New York is paying 15 times the normal price for necessary equipment to care for patients who test positive for coronavirus and need to be hospitalized.

New York State paying 15x more for medical equipment than normal

April 06, 2020
by John R. Fischer, Senior Reporter
With more than 100,000 cases, New York State has resorted to paying 15 times the regular price for medical equipment and supplies, according to ProPublica.

The shortage of medical supplies has forced the empire state into a bidding war with other states for ventilators and personal protection equipment at excessive prices — a practice known as price gouging. It recently paid $248,841 for a portable X-ray machine that typically costs between $30,000 and $80,000, and estimates that the total cost for supplies will cost $15 billion in spending and lost revenue.

“It’s like being on eBay with 50 other states bidding on a ventilator,” Cuomo told reporters in a press conference on Tuesday, reported on by ProPublica. “And then, FEMA gets involved and FEMA starts bidding! And now FEMA is bidding on top of the 50! So FEMA is driving up the price. What sense does this make?”

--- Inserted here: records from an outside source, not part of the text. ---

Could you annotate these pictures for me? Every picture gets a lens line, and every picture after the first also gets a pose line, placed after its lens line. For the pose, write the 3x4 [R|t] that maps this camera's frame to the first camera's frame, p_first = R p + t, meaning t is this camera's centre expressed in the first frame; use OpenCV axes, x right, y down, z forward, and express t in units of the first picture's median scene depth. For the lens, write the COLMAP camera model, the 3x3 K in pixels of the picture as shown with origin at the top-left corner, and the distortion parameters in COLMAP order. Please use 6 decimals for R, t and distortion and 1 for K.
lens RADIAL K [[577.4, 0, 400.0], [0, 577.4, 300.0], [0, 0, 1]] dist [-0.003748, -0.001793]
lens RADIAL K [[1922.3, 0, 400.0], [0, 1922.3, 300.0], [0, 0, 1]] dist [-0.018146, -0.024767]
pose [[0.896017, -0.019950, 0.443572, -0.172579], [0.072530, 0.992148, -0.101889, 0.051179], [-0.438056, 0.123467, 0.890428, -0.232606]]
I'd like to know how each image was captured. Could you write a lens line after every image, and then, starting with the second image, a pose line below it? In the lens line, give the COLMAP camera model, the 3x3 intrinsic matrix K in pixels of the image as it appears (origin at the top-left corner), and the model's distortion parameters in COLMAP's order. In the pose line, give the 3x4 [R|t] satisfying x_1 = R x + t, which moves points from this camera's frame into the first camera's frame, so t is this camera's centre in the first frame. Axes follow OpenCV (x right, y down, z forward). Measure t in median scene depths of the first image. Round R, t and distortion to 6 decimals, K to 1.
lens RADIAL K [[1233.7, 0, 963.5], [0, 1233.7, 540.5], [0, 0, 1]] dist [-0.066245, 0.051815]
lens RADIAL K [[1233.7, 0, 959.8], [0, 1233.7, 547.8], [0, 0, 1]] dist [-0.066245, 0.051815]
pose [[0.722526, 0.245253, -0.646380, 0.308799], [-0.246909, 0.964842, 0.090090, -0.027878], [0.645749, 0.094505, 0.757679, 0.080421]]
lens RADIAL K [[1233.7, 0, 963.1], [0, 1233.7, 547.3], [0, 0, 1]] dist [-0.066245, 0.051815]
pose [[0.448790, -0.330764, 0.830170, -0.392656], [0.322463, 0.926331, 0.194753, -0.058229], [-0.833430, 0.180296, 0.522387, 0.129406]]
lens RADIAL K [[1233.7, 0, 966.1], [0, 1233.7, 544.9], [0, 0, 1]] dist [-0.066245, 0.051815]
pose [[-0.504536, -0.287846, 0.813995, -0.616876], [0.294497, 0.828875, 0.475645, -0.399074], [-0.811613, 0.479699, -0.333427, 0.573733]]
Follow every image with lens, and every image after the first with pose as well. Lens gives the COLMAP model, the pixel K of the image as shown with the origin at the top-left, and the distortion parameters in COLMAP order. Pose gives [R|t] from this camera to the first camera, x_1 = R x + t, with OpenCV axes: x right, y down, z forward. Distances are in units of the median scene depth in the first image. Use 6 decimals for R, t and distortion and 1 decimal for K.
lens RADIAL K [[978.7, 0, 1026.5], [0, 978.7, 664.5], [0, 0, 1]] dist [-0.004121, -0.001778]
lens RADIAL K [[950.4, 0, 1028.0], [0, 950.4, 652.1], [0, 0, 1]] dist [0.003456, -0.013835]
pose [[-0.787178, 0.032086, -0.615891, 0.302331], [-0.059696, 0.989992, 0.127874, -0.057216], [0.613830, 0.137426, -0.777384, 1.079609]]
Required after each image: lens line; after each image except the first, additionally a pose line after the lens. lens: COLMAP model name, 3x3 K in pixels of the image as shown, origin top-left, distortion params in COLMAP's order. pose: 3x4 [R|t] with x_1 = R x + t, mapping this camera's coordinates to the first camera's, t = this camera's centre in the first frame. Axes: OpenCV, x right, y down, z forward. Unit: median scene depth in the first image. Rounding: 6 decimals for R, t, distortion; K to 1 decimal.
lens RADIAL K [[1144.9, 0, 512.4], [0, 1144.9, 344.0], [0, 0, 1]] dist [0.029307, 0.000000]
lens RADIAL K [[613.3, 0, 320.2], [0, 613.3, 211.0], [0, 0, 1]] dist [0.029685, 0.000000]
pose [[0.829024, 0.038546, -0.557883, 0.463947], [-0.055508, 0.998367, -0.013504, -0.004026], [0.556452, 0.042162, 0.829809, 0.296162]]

Price gouging is normally not considered a crime in most states unless a declared state of emergency is in effect. While many states have made it illegal throughout the pandemic, most laws around the practice only apply to the sale of consumer goods and services, not those made by states or by private or nonprofit businesses.

As the epicenter for the virus, New York has allowed anyone with needed supplies to sell to the state instead of just its approved vendors. This enables sellers to charge any price, with the state now paying $7.50 each for masks, about 15 times the usual price.

Other areas face the same dilemma, with Houston recently losing a bid of $4 per N95 masks — which usually cost 50 cents each. It has since placed a bid with a different private company for $2 million with the cost per mask at $5.56, according to

At the same time, large national distributors are hesitant to sell more equipment to states with the most coronavirus cases, for fear of being accused of favoritism or collusion. Many are selling to customers on the same "allocation" or based on each one’s purchase history, to prevent stockpiling.

Vendors who have run through their inventories are also passing on higher prices from their suppliers, with some indicating that they would need to increase their own prices to cover rising import costs. “In some cases the cost is 15 to 20 times higher,” CEO Joe Kastner of New Jersey-based Shield Line LLC, a New York state vendor, told ProPublica.

Distributors are calling on the federal government to adjust allocations based on need, and several cities have even written to the federal government for a designated “medical equipment czar” who can buy all supplies and fulfill requests from local jurisdictions. Chaun Powell, vice president for strategic supplier engagement at the national health care consultant Premier Inc., says states and hospitals will have to continue paying higher prices than normal if the federal government does not intervene.

“The more COVID patients they get, the more masks they’re going to burn,” Powell told ProPublica. “They’re getting desperate because they’re running out faster, so they’re willing to pay.”

No federal or state laws provide guidance on situations in which government agencies on every level are competing with one another for the same goods. President Donald J. Trump recently announced that he will extend the Defense Production Act to allow the head of the Department of Health and Human Services to assist six manufacturers in obtaining supplies to develop ventilators, reported The Hill.

The president, however, has at times blamed states for their pandemic problems and recently rejected Cuomo’s claim that the state was in need of tens of thousands of ventilators.

“I don’t believe you need 40,000 or 30,000 ventilators,” he told Sean Hannity in a Fox News interview. “You go into major hospitals sometimes, and they’ll have two ventilators. And now, all of a sudden, they’re saying, ‘Can we order 30,000 ventilators?’”

Dr. Anthony Fauci, an immunologist and director of the National Institute of Allergy and Infectious Diseases, said on CNN’s “State of the Union” on Sunday that he agrees with Cuomo’s estimate, according to the New York Post. “One way or another, he needs the ventilators that he needs and hopefully we will get him the ventilators that he needs ... Bottom line, he’s got to have the ventilators. Period.”